Мы никогда не бываем у себя дома, мы всегда пребываем где-то вовне. Опасения, желания, надежды влекут к будущему; они лишают нас способности воспринимать и понимать то, что есть, поглощая нас тем, что будет хотя бы даже тогда, когда нас самих больше не будет…
Мишель Монтень. Опыты
На старике был зеленый армейский плащ. Собака вцепилась в его подол и тянула, мотая головой. Ткань трещала, но не поддавалась. Старик отбивался длинной палкой с бронзовым набалдашником. Когда он попал псу по черепушке, тот осел на брусчатку (передние лапы разъехались и больше не хотели держать), но зубы так и не разжал.
Два других пса напали спереди. Наскакивали, пытаясь вцепиться в ногу или дотянуться до живота. Набалдашник снова и снова обрушивался на их лапы, морды, ребра, но поверженные было псы тут же поднимались с асфальта, отряхивались, будто побывали в воде, и снова бросались в бой.

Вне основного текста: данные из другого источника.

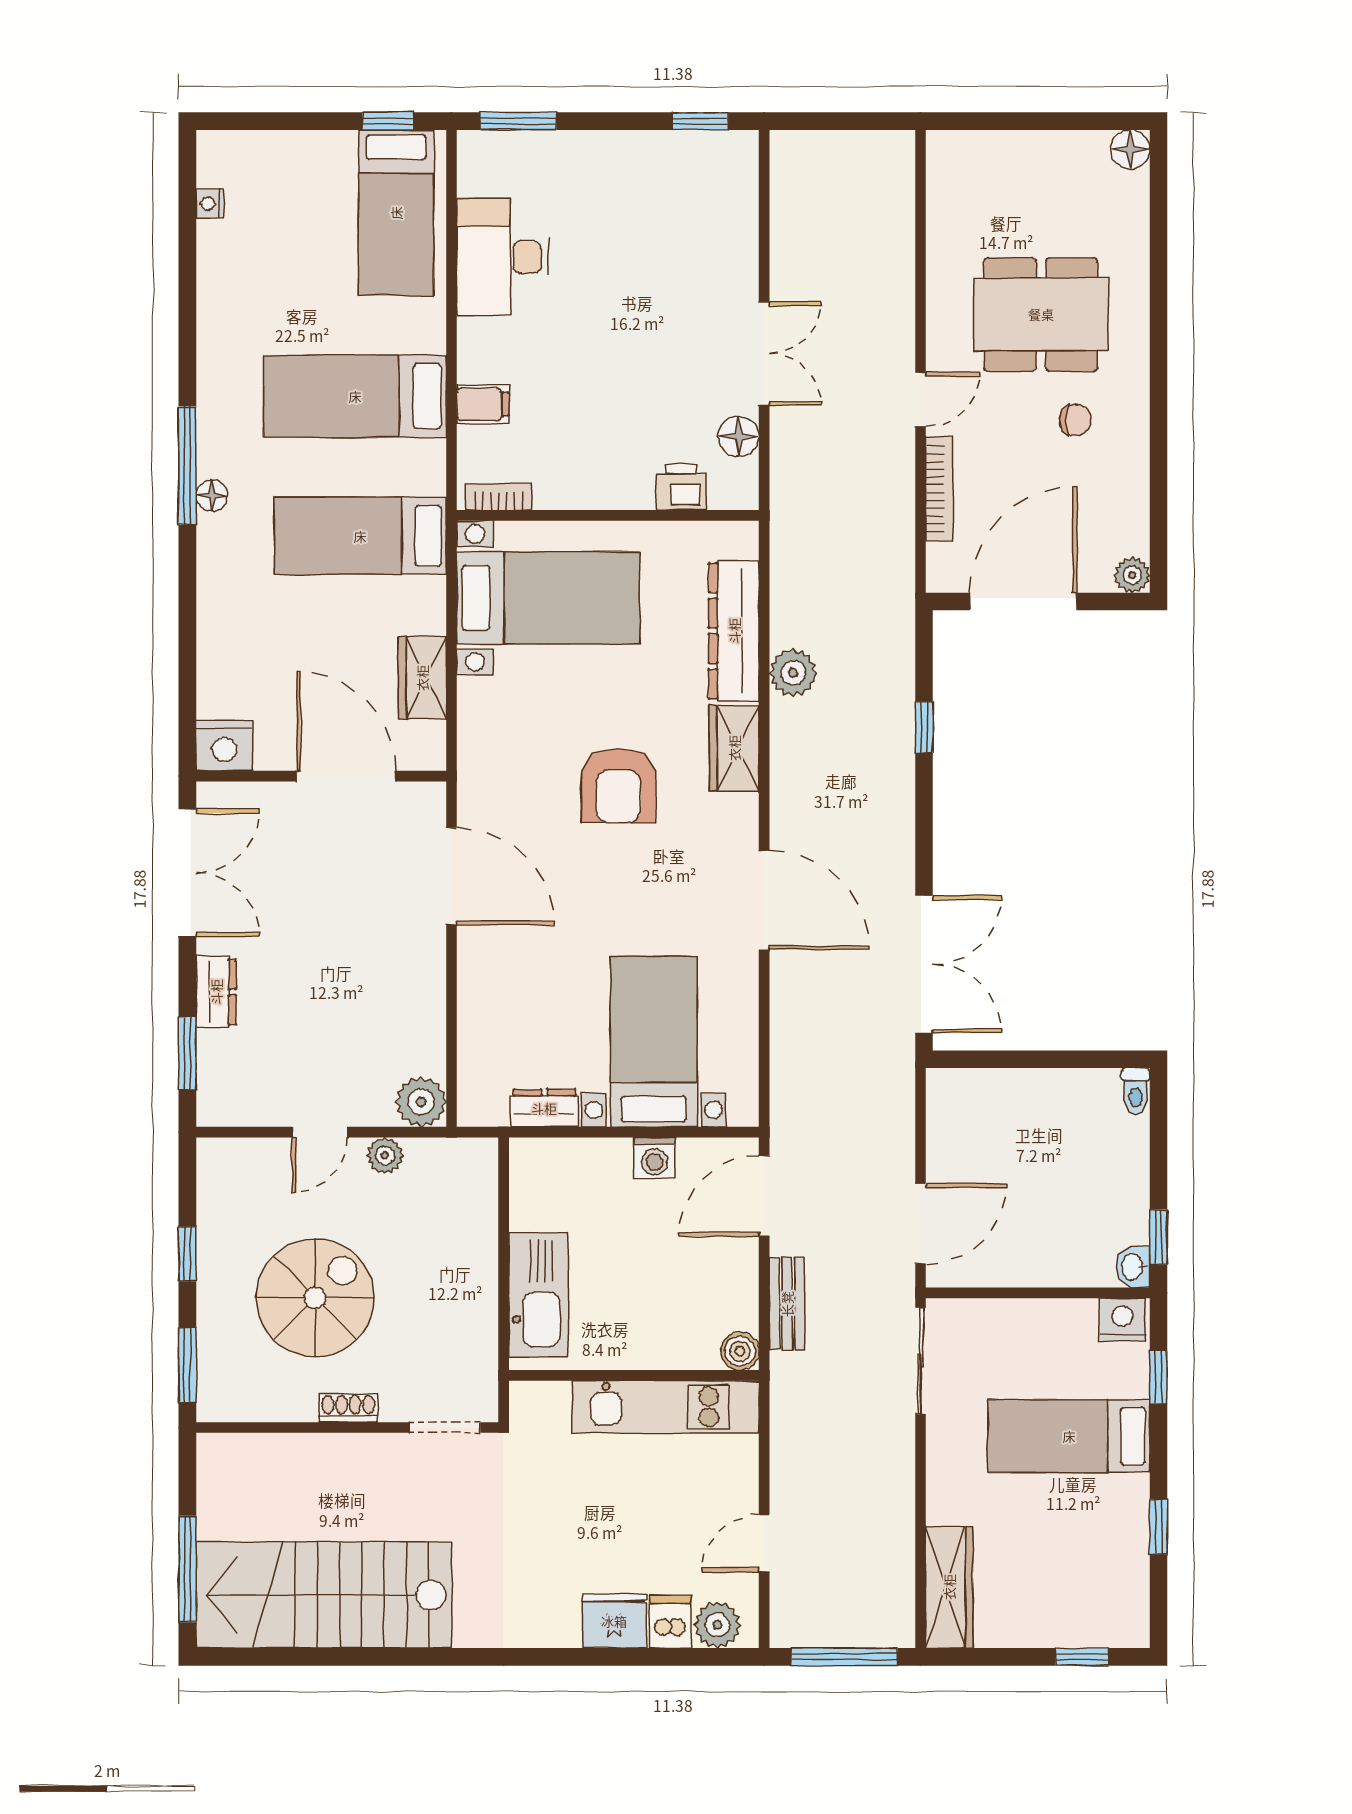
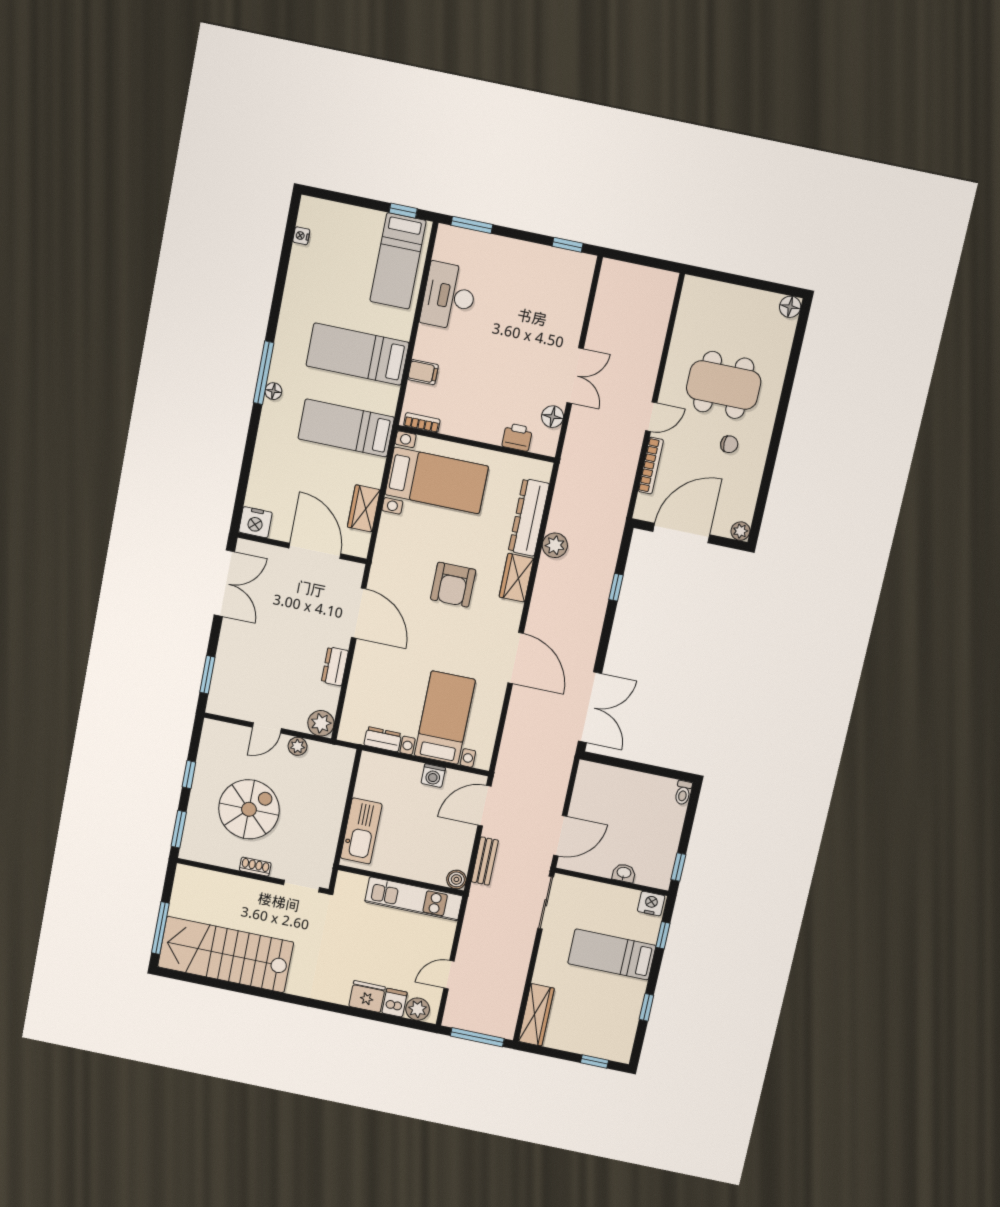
dresser: (216, 992) -> (335, 666), moved, turned 180
washbasin: (1133, 1267) -> (624, 873), moved, turned 90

Помахивая полевой сумкой с учебниками, я шел из гимназии по улице Большой Блинной, Старик оборонялся на перекрестке соседней — Малой Блинной. Соединял эти улицы переулок Бастрюкова, названный так в честь купца, который в прошлом веке то ли спас Кедрин от пожара, то ли, наоборот — едва не спалил город.
Я чуть было не промахнул мимо. Старик не взывал о помощи, псы, на удивление, не рычали и не лаяли. А я задумался о своем — долгожданный чемпионат города по рукопашному бою среди юношей не давал покоя. Отец запретил мне участвовать: «Ты слишком хорошо подготовлен. Нечестно будет маслать этих детишек». И спорить с ним трудно, и согласиться невмочь.
Но, уже оказавшись за угловым кирпичным домом с вывеской «Каменские самовары», я затормозил: картинка, пойманная краем глаза, дошла-таки до сознания. Крутанулся на каблуках и кинулся обратно. В нескольких окнах я заметил лица, но никто не спешил оставить надежные стены и прийти к старику на помощь. Интересно, хоть полицию-то вызвали?
Весь переулок Бастрюкова — каких-то тридцать саженей. На бегу я прикинул свои возможности. Оружия нет. Кто мне его даст, пока не объявлена охота! Только три стальных шарика от детского бильярда; лучше, чем ничего.
Потрепанный жизнью старик отбивался из последних сил. Он взмок, задыхался и хрипел. Ноги были искусаны, штанины армейских брюк с красными лампасами превратились в кровавые лохмотья. Псы прыгали, желая впиться в горло, били передними лапами в грудь, пытаясь повалить старика на брусчатку. Еще немного — и они его разорвут.
Вот собачьи челюсти сомкнулись на лодыжке старика. Набалдашник палки крушил псу ребра, но тот не выпускал жертву. Похоже, собаки утратили не только инстинкт самосохранения, но и чувствительность к боли.
Я размахнулся и запустил первый шарик в глаз собаке, что вцепилась в старикову ногу. Вложил в бросок всю свою силу. Глаз лопнул, словно рыбий пузырь под ножом повара. Пес разжал зубы, дернул головой — и получил от меня ногой по челюсти. Хруст, сип.